Swisscom présentait mercredi ses résultats trimestriels. Des résultats reflétant, une fois de plus, l’érosion des revenus historiques de l’ex-régie fédérale, notamment dans le domaine de la téléphonie fixe. Les chiffres publiés hier rappellent la nécessité pour la société de continuer de se profiler dans de nouveaux métiers. Médias, publicité, services personnalisés, finance: Swisscom se diversifie et s’éloigne de sa mission originelle de service publique.

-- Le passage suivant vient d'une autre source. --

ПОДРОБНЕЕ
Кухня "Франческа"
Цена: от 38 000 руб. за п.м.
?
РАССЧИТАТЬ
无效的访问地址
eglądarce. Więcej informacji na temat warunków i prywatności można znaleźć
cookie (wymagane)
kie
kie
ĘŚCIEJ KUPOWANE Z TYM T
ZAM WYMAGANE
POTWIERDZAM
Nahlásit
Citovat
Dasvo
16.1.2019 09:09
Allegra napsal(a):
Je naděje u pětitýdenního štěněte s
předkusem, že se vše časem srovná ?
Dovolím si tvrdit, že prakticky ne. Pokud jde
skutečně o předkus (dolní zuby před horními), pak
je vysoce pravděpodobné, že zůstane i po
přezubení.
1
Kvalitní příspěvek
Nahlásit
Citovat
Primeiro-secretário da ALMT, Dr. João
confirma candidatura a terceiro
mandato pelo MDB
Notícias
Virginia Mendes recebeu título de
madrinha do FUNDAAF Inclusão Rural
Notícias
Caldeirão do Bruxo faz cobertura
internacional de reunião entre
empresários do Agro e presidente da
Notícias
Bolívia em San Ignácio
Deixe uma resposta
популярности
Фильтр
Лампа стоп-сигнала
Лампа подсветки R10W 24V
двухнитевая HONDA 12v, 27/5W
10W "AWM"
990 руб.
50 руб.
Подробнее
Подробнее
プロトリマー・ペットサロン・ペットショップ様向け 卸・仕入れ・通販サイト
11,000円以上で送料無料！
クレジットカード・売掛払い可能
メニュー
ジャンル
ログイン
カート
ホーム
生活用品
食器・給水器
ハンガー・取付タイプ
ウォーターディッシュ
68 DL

Dans ce contexte, la participation majoritaire de la Confédération devient un handicap pour l’entreprise: elle pèse sur sa réactivité, sa souplesse, et sa rapidité dans un marché hautement concurrentiel; et elle la confronte à des conflits d’intérêts difficilement gérables.

En ce mercredi 3 mai, le Conseil national refusait de privatiser l’ancienne régie fédérale. Il enterrait le débat pour longtemps, rejetant même un simple postulat qui proposait d’étudier des variantes «light». Et pourtant, il faudra privatiser Swisscom, analyse Fathi Derder. Le débat reviendra, tôt ou tard.